It is widely known that organizations should periodically review their salary structures to ensure that their pay is competitive and is comparable to what is offered by other firms in the same industry and budget-size. Many companies do this evaluation by looking at salary surveys.
However, numerous organizations have started to realize that offering competitive salaries may not be enough to attract great candidates and to retain valuable employees. As a result, we have seen an increasing number of clients benchmarking their total compensation packages (instead of just their base salaries). Total compensation packages usually include 401k/403b match, benefits, paid time off, bonuses, variable pay tools, and perks. When conducting a total compensation analysis, companies are able to get a more comprehensive picture of what they offer and where they fall within the market. This practice has allowed many of our clients to think more strategically when it comes to determining pay. It has also shown them how everything that is offered to employees matters when it comes to retaining them as well as attracting valuable candidates.

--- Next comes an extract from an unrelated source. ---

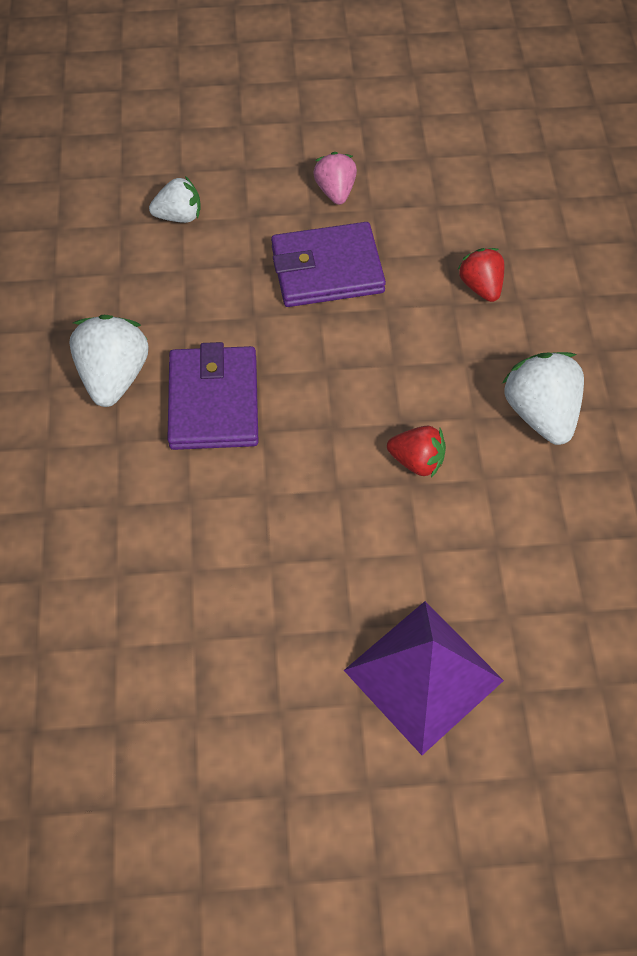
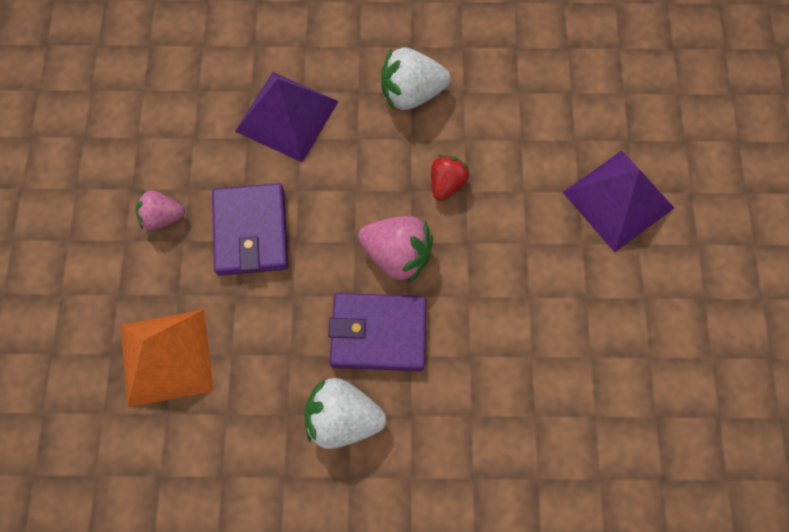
camera: 85 degrees left, 10 degrees up
white strawberry [149,176,200,223] -> orange pyramid [121,310,214,407]
red strawberry [457,248,504,302] -> purple pyramid [235,72,339,162]
none -> pink strawberry [358,216,433,284]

Many of our non-profit clients have also started to include an internal equity analysis when performing pay studies. An internal equity analysis may include examining your team demographics and ensuring that everyone, no matter their race, age, or gender (among other factors) are paid fairly within your salary structures. This is a very important study, especially for organizations that have a strong commitment to diversity, inclusion, and justice.
Another trend that has been growing is the development of compensation philosophy statements. These statements communicate the objective of compensation programs and how pay decisions are being made. When the philosophy around pay is aligned with the practice, this allows for more transparency and staff engagement within an organization.